I dont know why everyone is so upset with War inc. I thought the trailer wasn´t that good but when I saw tha John Cusack was both one of the writers and the producer I am going to reserve my judgement. the other two movies he has been apart of writing wise are two of my favorite movies Gross point blank and high fidelity, based on that I will wait to see before judging, Its not like good movies cant have bad trailers.

Posted by: 13thDuke at August 24, 2007 12:25 PM

Ya know what John Cusack could do to save his career? He could ski the K-12! That would show everybody he means business.

Posted by: Dano at August 24, 2007 3:46 PM

I liked "Identity." Not because Cusack's in it, just because it was a pretty good movie. Not a classic or anything, but not embarrassing.

And didn't Cusack get a good review from this site for his last flick (the one about him in the spooky hotel)?

And Jebus, I hate ads that move. Fucking annoying.

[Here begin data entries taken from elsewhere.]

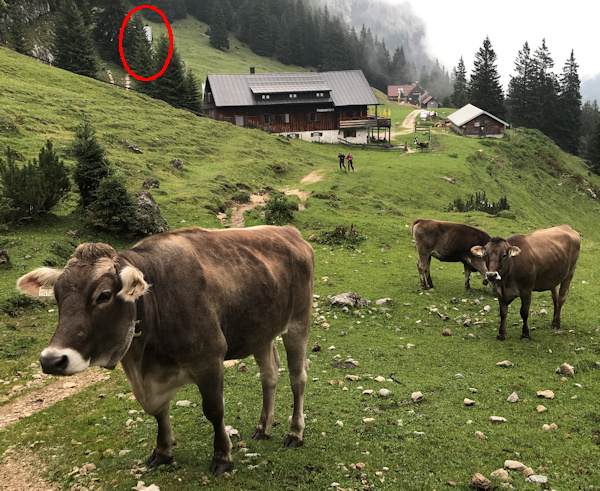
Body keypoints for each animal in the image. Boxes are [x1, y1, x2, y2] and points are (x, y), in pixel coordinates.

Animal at [15, 226, 314, 476]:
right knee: (269, 375)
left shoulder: (209, 359)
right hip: (261, 332)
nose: (52, 360)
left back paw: (295, 433)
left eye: (104, 296)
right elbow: (160, 413)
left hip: (298, 322)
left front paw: (222, 457)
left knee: (297, 378)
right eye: (57, 296)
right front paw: (162, 452)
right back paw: (263, 427)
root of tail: (289, 231)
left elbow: (214, 410)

Posted by: LL at August 24, 2007 4:28 PM

When I saw this trailer a while ago, my friend compared it to Grosse Point Blank. I don't want to hear anyone make that comparison again.

Posted by: Kevin Longrie at August 24, 2007 4:46 PM

I know that everyone is talking about how this looks like a sequel to Grosse Point Blank but when it first started I thought he was reprising his role from Roadside Prophets. Unfortunately it was just the goggles.